Segment Start: Collected material
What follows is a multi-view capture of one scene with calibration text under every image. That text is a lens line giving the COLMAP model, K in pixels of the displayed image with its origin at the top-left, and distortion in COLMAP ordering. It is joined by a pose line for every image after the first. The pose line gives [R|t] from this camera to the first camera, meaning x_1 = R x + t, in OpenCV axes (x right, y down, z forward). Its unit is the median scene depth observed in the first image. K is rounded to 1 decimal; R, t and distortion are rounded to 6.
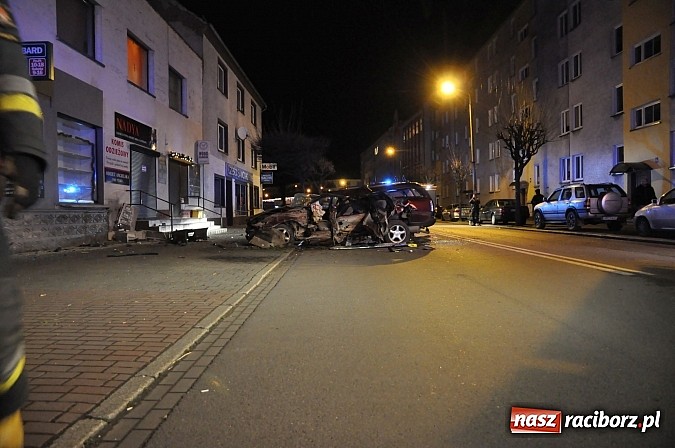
lens RADIAL K [[466.2, 0, 337.5], [0, 466.2, 224.0], [0, 0, 1]] dist [-0.114622, 0.083347]
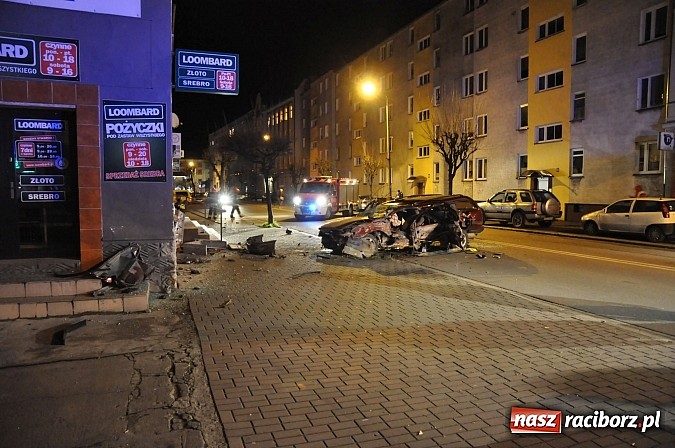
lens RADIAL K [[466.2, 0, 337.5], [0, 466.2, 224.0], [0, 0, 1]] dist [-0.114622, 0.083347]
pose [[0.934785, -0.011546, 0.355028, -0.516564], [-0.003473, 0.999127, 0.041636, -0.060984], [-0.355198, -0.040154, 0.933928, 0.013236]]
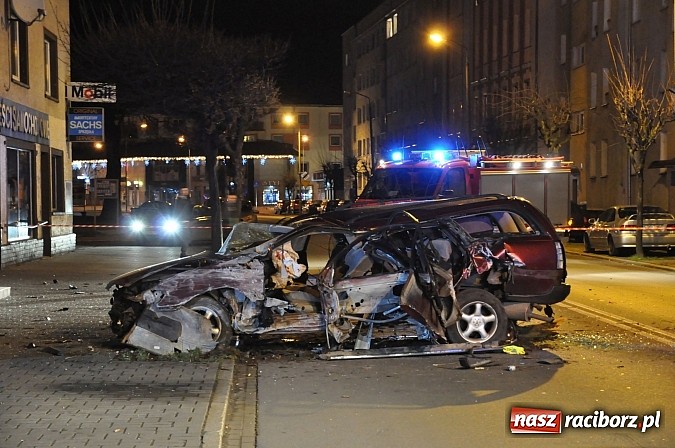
Segment End: Collected material
What the task requires
Write out the data above in full and exactly, but without the pictures.

Exercise output
What follows is a multi-view capture of one scene with calibration text under every image. That text is a lens line giving the COLMAP model, K in pixels of the displayed image with its origin at the top-left, and distortion in COLMAP ordering. It is joined by a pose line for every image after the first. The pose line gives [R|t] from this camera to the first camera, meaning x_1 = R x + t, in OpenCV axes (x right, y down, z forward). Its unit is the median scene depth observed in the first image. K is rounded to 1 decimal; R, t and distortion are rounded to 6.
lens RADIAL K [[466.2, 0, 337.5], [0, 466.2, 224.0], [0, 0, 1]] dist [-0.114622, 0.083347]
lens RADIAL K [[466.2, 0, 337.5], [0, 466.2, 224.0], [0, 0, 1]] dist [-0.114622, 0.083347]
pose [[0.934785, -0.011546, 0.355028, -0.516564], [-0.003473, 0.999127, 0.041636, -0.060984], [-0.355198, -0.040154, 0.933928, 0.013236]]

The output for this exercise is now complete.